Paradoxalement, Soitec hésite à passer son système de gestion sur le cloud de son éditeur Oracle, reprochant un manque d’agilité de coût du SaaS de ce prestataire. Du moins pour le moment. Pour la fonction de consolidation financière Hyperion d’Oracle, le choix s’est porté sur la plateforme cloud (PaaS pour Platform as a service) de Neonn, qui tourne sur l’infrastructure cloud d’OVH.

 

un datacenter virtuel 

Mais l’autre volet important de la transformation réside dans la migration de l’infrastructure vers les services IaaS (Infrastructure as a service). Un troisième datacenter, virtuel cette fois-ci, a été construit sur Amazon Web Services pour recueillir les applications qui ne peuvent pas être converties en services SaaS. "C’est un choix par défaut que nous faisons, car cela nous oblige à gérer encore de l’infrastructure au détriment du temps que nous préfèrerions consacrer aux métiers", note Philippe Camus.

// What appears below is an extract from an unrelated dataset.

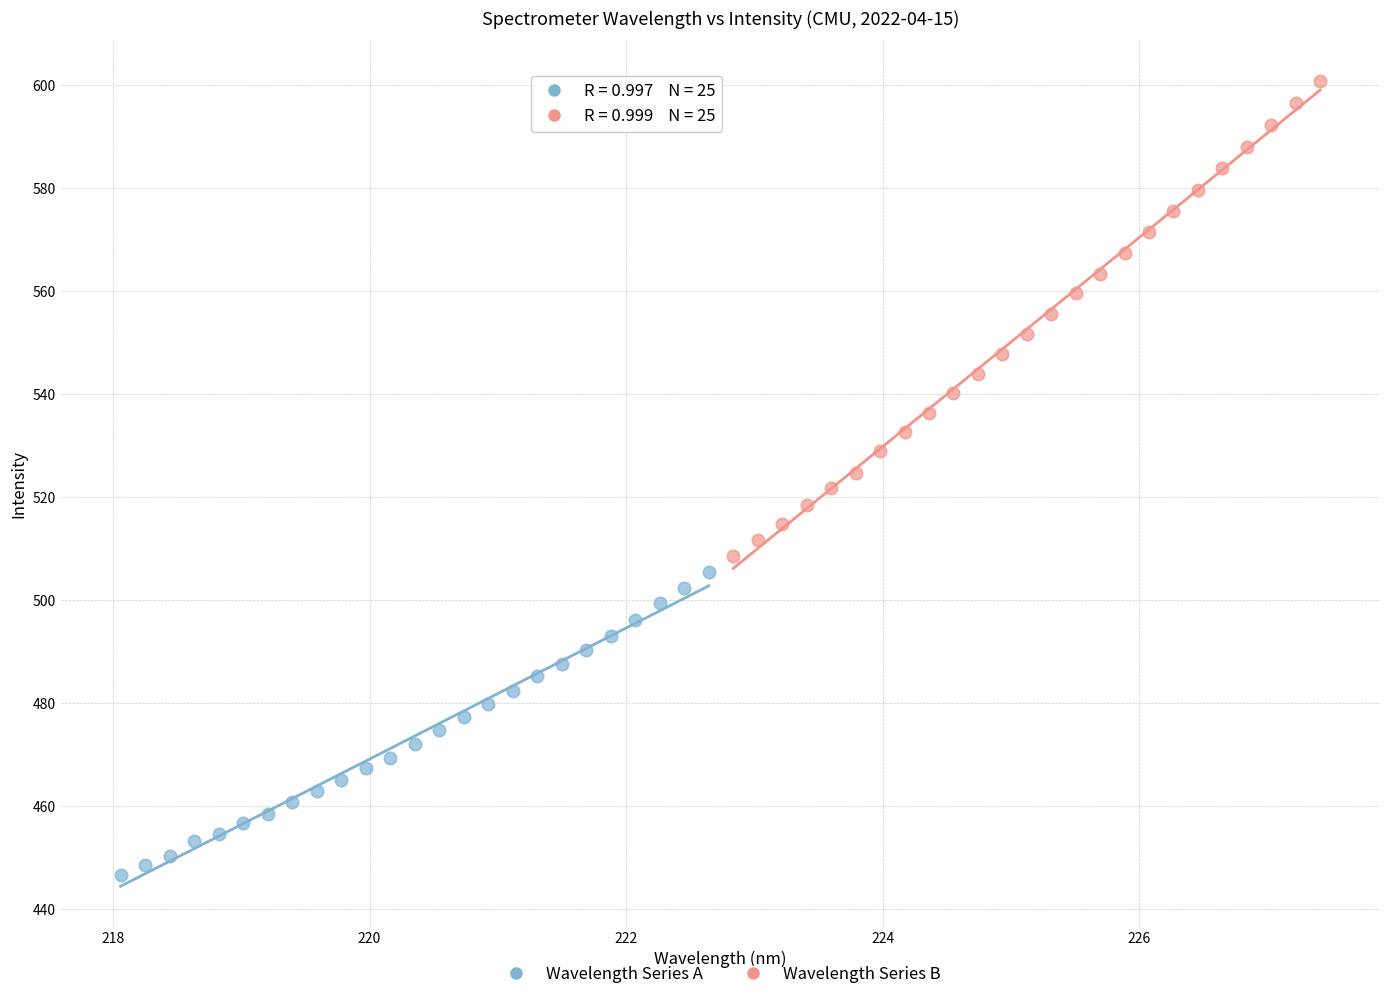

Which series contains the highest Y value?

Wavelength Series B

Soitec a choisi de localiser ses données dans site d’Amazon Web Services de Dublin, en Irlande, et d'établir un lien réseau avec son datacenter à Bernin garantissant un temps de latence de seulement 20 millisecondes.

 

Les applications de reporting et de planification de la production ont déjà migrées sur ce datacenter virtuel. Le portail de l’entreprise va suivre en juillet 2016. Et il est possible que le système de gestion subisse le même sort si Soitec ne trouve pas de solution SaaS répondant à ses exigences.

 

des coûts équilibrés

Le choix d’Amazon Web Services a été fait à l’issue d’une étude approfondie de l’offre de services IaaS sur le marché et de l’examen de plusieurs prestataires, dont Fujitsu, Bull et Numergy. "Nous avons passé deux ans à analyser les catalogues de services, comprendre la grille de tarification et décrypter les variables de coûts, explique Philippe Camus. Nous restons vigilants et mettons en œuvre des outils de maîtrise des coûts. Car si vous vous contentez de déplacer des applications telles quelles vers le cloud, vous vous exposez à une dérive inacceptable des coûts. Grâce à notre vigilance, nous parvenons à financer le cloud par les économies de maintenance des matériels." Et cela constitue en soi une grande victoire pour Soitec, car le cloud tend souvent augmenter les coûts.